Monday, 19 December 2016

Writer's Viewpoint - Omniscient and Limited Omniscient

How many angles can you work with? Photo copyright Janet Cameron


One of the most important decisions a writer must make when approaching a new work of fiction is that of viewpoint. If you feel you would like to write from an omniscient viewpoint perspective, then you have a few more angles to consider. It might be a good idea to play around with your first chapter by trying out a few different methods to see what works best. At least then you can make an informed decision.
Omniscient Viewpoint

In this third person viewpoint, the author and/or narrator knows everything that goes on in all the characters’ minds, all their thoughts, plans, ideas and motives. This viewpoint has a clear picture of what’s being plotted from every angle.
The problem is that the focus is constantly shifting and this can make it difficult for the reader to identify with and warm to a character. Most readers are looking for a character, or a few characters that they can root for, or at least feel concerned about. What happens to the character(s) must matter to the reader, otherwise they won’t want to read on and discover the outcome of the story.
In addition, you need a very complicated mind-map to cope with this all-encompassing omniscient viewpoint. If you feel this method is for you, extend your synopsis into a comprehensive chapter-by-chapter outline so you don’t lose track.
Limited Omniscient Viewpoint
This viewpoint is more manageable for most authors. You can select certain characters, say the main protagonist and a couple of others, and they become your "viewpoint characters." This allows both you and the reader intimacy with two, three or four characters. Other characters who are necessary for the forward movement of the plot can be lightly drawn, or only mentioned briefly in passing.
Apart from allowing the reader to identify with the characters and begin to care about them, this must also help the writer. If you become attached to certain of your characters and want them to succeed, this will be apparent in your writing and will be an inspiration for your readers. The enjoyment becomes a two-way process.

*Data extract:*
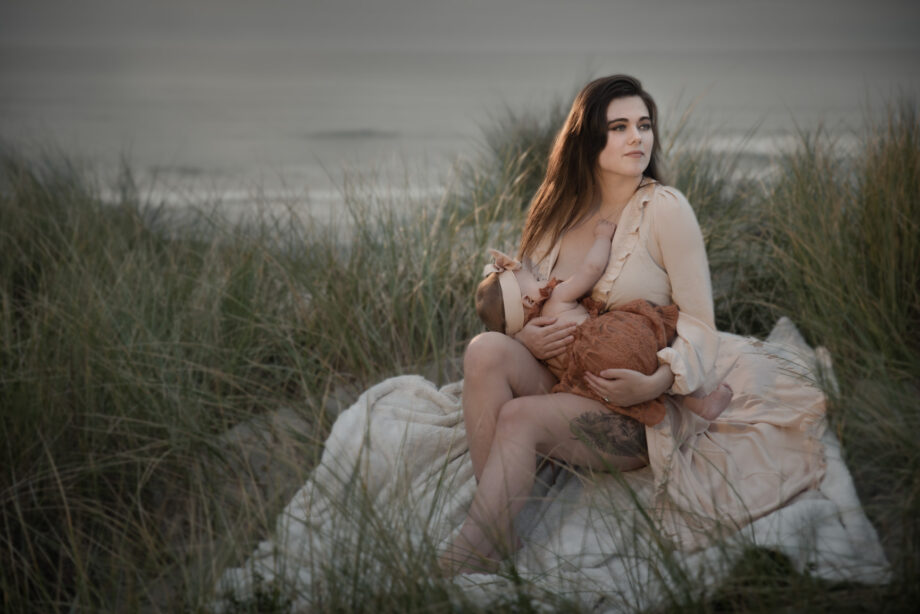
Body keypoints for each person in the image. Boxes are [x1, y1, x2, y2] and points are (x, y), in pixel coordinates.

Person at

*Work task A:* According to the post on writer's viewpoint, what should a writer who chooses the omniscient viewpoint extend the synopsis into?
*Work task B:* Reproduce the passage of the post on writer's viewpoint between "Writer's Viewpoint - Omniscient" and "from every angle.", inclusive.
*Work task C:* In the post on writer's viewpoint, what are the things in all the characters' minds that the author or narrator knows under the omniscient viewpoint? List every one.

*Response area A:* A comprehensive chapter-by-chapter outline.

*Response area B:*
Writer's Viewpoint - Omniscient and Limited Omniscient

How many angles can you work with? Photo copyright Janet Cameron


One of the most important decisions a writer must make when approaching a new work of fiction is that of viewpoint. If you feel you would like to write from an omniscient viewpoint perspective, then you have a few more angles to consider. It might be a good idea to play around with your first chapter by trying out a few different methods to see what works best. At least then you can make an informed decision.
Omniscient Viewpoint

In this third person viewpoint, the author and/or narrator knows everything that goes on in all the characters’ minds, all their thoughts, plans, ideas and motives. This viewpoint has a clear picture of what’s being plotted from every angle.

*Response area C:* Thoughts, plans, ideas, motives